Thursday 26 March 2009

G20 - Minding Your Manners At Table



It is alleged that the Credit Crunch really began with an AIG subsidiary hedge fund in Curzon Street, Mayfair, London, trying to pile it just too high. Mayfair, home to many different peoples in the past, is now the graveyard of the UK hedge fund industry. But as a district with a long history, there have been others in the past. Just along Park Lane is Hertford Street that has two blue plaques celebrating past lives.

One is for the Irish dramatist, politician, and theatre owner, Richard Brinsley Sheridan, whose fortunes rose and fell even more dramatically than his theatre productions.
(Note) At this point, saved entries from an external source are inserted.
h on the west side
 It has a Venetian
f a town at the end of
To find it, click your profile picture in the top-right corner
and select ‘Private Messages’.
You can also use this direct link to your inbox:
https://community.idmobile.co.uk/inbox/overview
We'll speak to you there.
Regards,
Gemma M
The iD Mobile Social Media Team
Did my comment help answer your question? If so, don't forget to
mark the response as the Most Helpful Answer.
At one stage, the duns had gained entry and removed his china and silver as security for his debts. Unluckily, he was shortly to hold a private dinner for a number of leading politicians of the time. So he agreed with his creditors that they would lend him back his own china and silver, and the condition he had to accept was that they appointed the waiters. So the men who served at table were a number of Bailiffs, suitably dressed and washed for the occasion.

Across the street from Sheridan is where a close connection with his family lived, Jeremy Sneyd, Private Secretary to Lord North, and effectively then head of the tiny Civil Service. Sneyd grew up on the same patch in Ireland as Arnold Nesbitt, MP a close relative and city speculator who was one of the dealers who provoked the Credit Crunch of 1772, the one that lost Britain the American Colonies when the taxes had to rise to cover government borrowing.

Perhaps the IMF should provide the crockery, the cutlery, and the waiting staff at the not quite celebratory dinners that the G20 are due to attend in London soon. Given that the other blue plaque on the street is for General John Burgoyne, I think that President Obama should insist that the Special of the Day has to be Boeuf a la Bourguigonne.